It has been nearly two years since my initial exploration of Entra External ID for Customers - Native Authentication back in June 2024. Since then, the authentication landscape has evolved, and Microsoft has continued to enhance the capabilities of Entra External ID.

In this update:

  • Native Authentication has been extended to support Multi-Factor Authentication (MFA).
  • One-Time Passwords (OTP) via email and SMS have been enabled as additional authentication methods.

I am still keeping my fingers crossed for magic link authentication and passkey support!

Key Takeaways for the Native Authentication API:

  • To trigger the MFA flow, I needed to update the initial API request by including the capabilities parameter with the values mfa_required and registration_required.
  • The initial Sign-Up flow does not support MFA (similar to Entra ID Workforce) not even triggered via token endpoint as a part of Sign-Up (Sign-Up is a combined part of the Sign-In process). However, users are forced to register for MFA during first Sign-In attempt.
  • MFA is triggered via Conditional Access policies. Since the application is registered as a public client, the MFA challenge can be enforced based on required API scopes or user/group assignments. There is currently no way to configure the API call to force MFA as a direct part of the Native Authentication flow.

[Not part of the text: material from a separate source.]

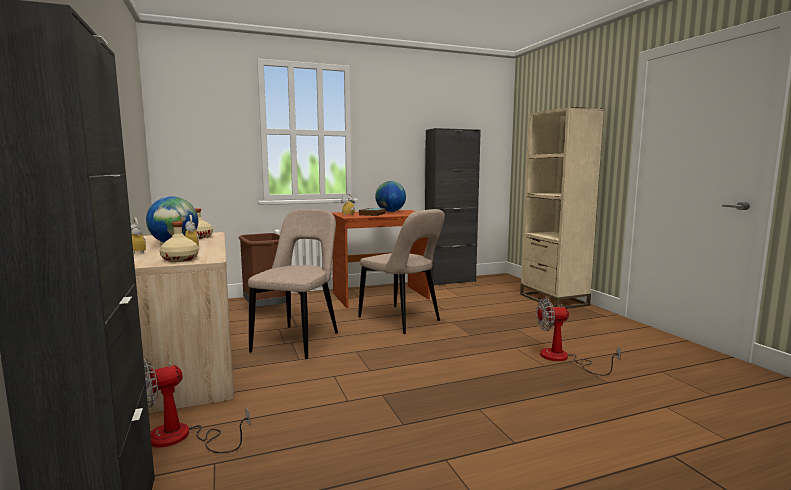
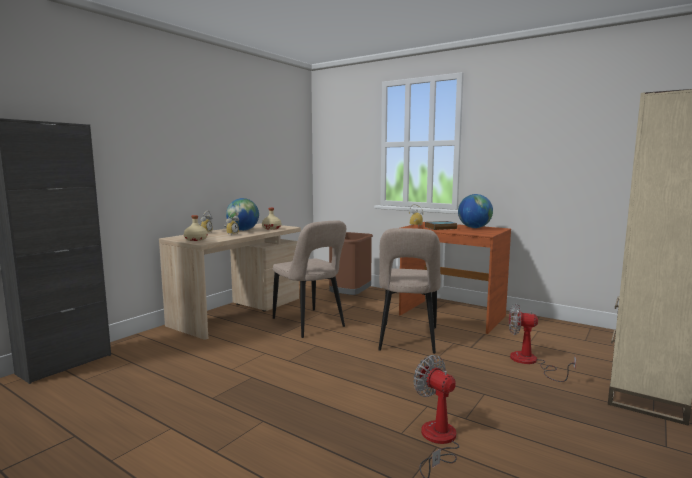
camera: 55 degrees right, 0 degrees up
fan [143,358,251,453] -> fan moved to [509,304,576,382]
beige chair [248,209,338,359] -> beige chair turned 75 degrees clockwise [273,220,346,338]
black cabinet [425,128,481,285] -> none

My solution architecture remains largely the same: a .NET REST API acting as a proxy to the Entra External ID Native Authentication API (as opposed to using Azure Front Door to expose a CORS-enabled API directly to the SPA). A dedicated backend API provides the significant benefit of allowing custom logic—in my case, automatically assigning users to a specific group with an attached Conditional Access policy during the Sign-Up flow.

Self-Service Password Reset (SSPR) and MFA

When email OTP is selected as the MFA method, the Self-Service Password Reset (SSPR) workflow will only require the OTP (the emailed code) to authorize a password reset. The same behavior applies to SMS-based MFA. This deviates somewhat from traditional SSPR flows, which typically demand multiple verification methods. I hope this aspect of security will be enhanced in the future to ensure a more robust verification process for password resets.

Solution design

How can we address this limitation? In my implementation, I designed a custom SSPR flow within the backend API that requires users to verify their identity using both an OTP code and an additional verification method (e.g., a security code). This ensures the password reset process is substantially more secure and less susceptible to unauthorized access.

Solution design

See it in Action

To provide a practical look at how smoothly Native Authentication can be integrated, I have created a detailed web example: https://native.factorlabs.pl/.

Implemented Features:

  • Seamless Sign-Up and Sign-In flows with MFA (Email OTP).
  • A custom Password Reset flow with an additional verification step (security code).
  • User-friendly OTP auto-submission (not possible in the built-in User Flow).

Auto-Click

Current Challenges and Limitations

  • There is currently no way to trigger MFA during the initial Sign-Up flow; it can only be enforced upon the subsequent Sign-In attempt.
  • When MFA is required and Account Recovery is part of the Sign-In flow, the user must provide an email OTP code twice: once to prove account ownership, and again to satisfy the MFA challenge. This feels redundant and could be streamlined to significantly improve the user experience. With Native Authentication, we currently have no control over the underlying MFA and Account Recovery workflows.

Expectations for Entra External ID Native Authentication

Hopefully, Microsoft will consider enhancing these flows by exposing new API capabilities—such as an mfa_already_verified flag—to allow for more flexible and user-friendly journeys in the future.